Bancor, one of the most popular and valuable decentralized applications on ethereum, is expanding to the EOS blockchain.
According to a company announcement, the "decentralized liquidity network", which allows users to exchange a series of ethereum tokens based on a trading book without depositing funds in an exchange or corresponding transactions would bring this capacity to EOS.
The new cross-chain product, called BancorX, will allow users to exchange between certain EOS-based tokens – which have yet to be specified – as well as between the EOS- and ethereum tokens.
"Bancor is turning into a cross-chain liquidity protocol," the company explained in the release, adding that it published the code for open-source smart contracts on EOS, allowing users to experiment with protocol in a test environment.
No deadline has been set for the launch of BancorX on EOS's live blockchain.
Explaining the decision to launch on EOS, Bancor's announcement cited the transaction rates of the blockchain network, which are faster than those of ethereum, and the lack of taxes – in contrast to the "gas" commissions ", often costly, users of ethereum must pay to call smart contracts.
As a corollary to the lack of taxes, Bancor said that EOS eliminates the "risk of front-running", as transactions are not a priority in exchange for paying higher commissions.
It is worth noting, however, that while EOS transactions are free of cost for users, the implementation of dapps on the blockchain can be costly for developers, unless they choose to transfer costs to users .
An emergency brake?
A feature of EOS that Bancor's announcement did not mention, but which may be relevant to Bancor's offer, is the ability of a majority of the network block makers – who maintain the EOS blockchain in a similar way to the miners of ethereum – effectively reverse transactions.
While block producers can not cancel completed transactions, they can forcibly transfer tokens from one address to another.
Nore Hindman, Bancor's communications director, denied that this EOS function influenced Bancor's decision to expand on that network, reiterating instead the benefits mentioned in the company's announcement: faster transactions, zero taxes and resistance to front-running.

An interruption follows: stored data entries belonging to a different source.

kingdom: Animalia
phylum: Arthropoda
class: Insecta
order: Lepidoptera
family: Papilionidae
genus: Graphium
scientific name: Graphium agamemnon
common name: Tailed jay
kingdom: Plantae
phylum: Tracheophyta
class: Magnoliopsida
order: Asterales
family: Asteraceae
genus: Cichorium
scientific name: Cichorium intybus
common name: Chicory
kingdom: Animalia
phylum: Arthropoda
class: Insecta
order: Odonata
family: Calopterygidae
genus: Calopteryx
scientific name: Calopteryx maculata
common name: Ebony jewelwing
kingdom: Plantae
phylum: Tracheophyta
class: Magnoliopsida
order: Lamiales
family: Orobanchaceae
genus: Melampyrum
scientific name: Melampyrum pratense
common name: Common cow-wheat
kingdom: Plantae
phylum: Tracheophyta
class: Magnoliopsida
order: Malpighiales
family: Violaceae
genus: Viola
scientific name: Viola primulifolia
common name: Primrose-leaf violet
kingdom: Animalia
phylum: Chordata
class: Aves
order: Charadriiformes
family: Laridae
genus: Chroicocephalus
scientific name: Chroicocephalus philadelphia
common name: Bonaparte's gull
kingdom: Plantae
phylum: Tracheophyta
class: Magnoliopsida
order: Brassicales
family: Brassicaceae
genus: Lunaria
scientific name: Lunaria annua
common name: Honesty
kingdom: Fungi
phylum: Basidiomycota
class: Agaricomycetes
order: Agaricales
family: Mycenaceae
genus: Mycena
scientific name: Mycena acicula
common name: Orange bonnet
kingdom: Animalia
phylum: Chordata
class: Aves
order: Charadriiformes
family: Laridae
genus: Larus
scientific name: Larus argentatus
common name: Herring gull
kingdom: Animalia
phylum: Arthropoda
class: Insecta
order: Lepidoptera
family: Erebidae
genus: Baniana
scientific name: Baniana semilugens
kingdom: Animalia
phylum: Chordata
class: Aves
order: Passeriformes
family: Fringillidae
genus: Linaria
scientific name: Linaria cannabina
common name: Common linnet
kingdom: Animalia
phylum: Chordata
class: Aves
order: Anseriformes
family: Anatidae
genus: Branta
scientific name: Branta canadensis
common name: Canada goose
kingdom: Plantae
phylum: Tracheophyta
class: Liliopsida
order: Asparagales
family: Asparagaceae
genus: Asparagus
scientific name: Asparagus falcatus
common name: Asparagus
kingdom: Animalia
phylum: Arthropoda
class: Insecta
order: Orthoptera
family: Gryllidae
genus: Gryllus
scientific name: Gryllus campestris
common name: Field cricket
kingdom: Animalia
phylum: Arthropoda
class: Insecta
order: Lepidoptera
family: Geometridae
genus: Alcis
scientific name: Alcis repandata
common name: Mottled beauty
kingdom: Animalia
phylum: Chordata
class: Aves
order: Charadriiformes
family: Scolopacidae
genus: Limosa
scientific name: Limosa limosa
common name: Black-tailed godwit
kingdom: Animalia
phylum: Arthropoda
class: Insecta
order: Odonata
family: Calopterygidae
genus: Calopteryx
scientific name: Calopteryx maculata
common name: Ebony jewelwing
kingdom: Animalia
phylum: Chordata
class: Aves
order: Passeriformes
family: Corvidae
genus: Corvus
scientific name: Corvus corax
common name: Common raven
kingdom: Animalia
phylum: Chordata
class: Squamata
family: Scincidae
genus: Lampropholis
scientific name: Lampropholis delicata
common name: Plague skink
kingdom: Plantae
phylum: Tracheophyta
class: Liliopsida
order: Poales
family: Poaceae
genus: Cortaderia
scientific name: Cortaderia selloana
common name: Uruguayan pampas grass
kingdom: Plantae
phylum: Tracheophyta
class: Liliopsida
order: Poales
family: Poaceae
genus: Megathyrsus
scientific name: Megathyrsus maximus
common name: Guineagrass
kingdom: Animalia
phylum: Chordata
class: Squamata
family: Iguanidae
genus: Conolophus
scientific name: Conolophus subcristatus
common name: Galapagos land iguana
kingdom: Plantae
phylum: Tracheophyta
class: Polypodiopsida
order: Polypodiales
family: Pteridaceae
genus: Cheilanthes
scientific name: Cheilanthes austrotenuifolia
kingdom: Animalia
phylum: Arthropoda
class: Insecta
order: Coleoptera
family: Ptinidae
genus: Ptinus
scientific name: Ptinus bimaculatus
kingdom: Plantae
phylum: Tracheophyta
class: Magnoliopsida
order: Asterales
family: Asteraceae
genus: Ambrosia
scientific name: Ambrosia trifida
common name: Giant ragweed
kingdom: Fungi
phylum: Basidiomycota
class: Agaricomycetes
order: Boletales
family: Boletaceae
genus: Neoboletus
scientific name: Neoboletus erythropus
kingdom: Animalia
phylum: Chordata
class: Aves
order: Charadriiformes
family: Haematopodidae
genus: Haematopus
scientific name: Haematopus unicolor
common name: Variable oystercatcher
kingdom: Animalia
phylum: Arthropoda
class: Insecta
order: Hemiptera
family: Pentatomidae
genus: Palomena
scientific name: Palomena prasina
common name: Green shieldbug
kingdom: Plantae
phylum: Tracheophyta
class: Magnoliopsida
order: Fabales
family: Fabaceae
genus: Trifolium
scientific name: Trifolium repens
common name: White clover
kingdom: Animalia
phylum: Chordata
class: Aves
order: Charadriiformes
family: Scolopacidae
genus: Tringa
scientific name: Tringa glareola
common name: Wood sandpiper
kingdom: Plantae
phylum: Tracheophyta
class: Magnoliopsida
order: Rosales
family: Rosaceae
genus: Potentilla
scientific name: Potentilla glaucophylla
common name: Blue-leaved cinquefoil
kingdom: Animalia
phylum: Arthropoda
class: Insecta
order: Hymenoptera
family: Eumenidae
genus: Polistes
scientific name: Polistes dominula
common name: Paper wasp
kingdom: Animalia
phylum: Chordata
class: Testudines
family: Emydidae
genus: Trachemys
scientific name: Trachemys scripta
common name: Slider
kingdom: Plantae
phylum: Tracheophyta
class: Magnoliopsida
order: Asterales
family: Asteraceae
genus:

Freezing and the reversal of EOS transactions proved to be controversial, as many in the cryptocurrency community see the inability to do these things as a blockchains appeal core. In fact, many commentators have reacted negatively to the decision of EOS block makers to block transactions from a number of compromised accounts immediately after the launch of the network. Subsequently, the arbitration body of the network ordered block producers to freeze even more accounts.
Bancor, in a similar vein, is known for his decision to write about the possibility of blocking and reversing certain transactions in his smart ethereum contract, as a cryptocurrency developer Udi Wertheimer detailed in a blog post last year
Eyal Hertzog, cofounder and product architect of Bancor, defended these design choices, citing the infamous DAO trick, which saw millions of funds subtracted from clever contracts with no way to stop theft. The accident eventually led the ethereum community to shell out the chain to reverse the damage.
Bancor used these capabilities as a result of a security breach in July, when it blocked the transfer of 2.5 million BNT tokens, worth about $ 10 million at the time. The company has not been able to prevent the theft of about $ 12.5 million aether, however.
EOS, in contrast to ethereum, offers the possibility of reporting alleged thefts of arbitration and of blocking producers by consent – if accepted controversial methods.
Bancor's protocol is already used in the EOS network to govern the RAM market, a necessary resource for creating EOS accounts. Bancor also operates a block producer, LiquidEOS.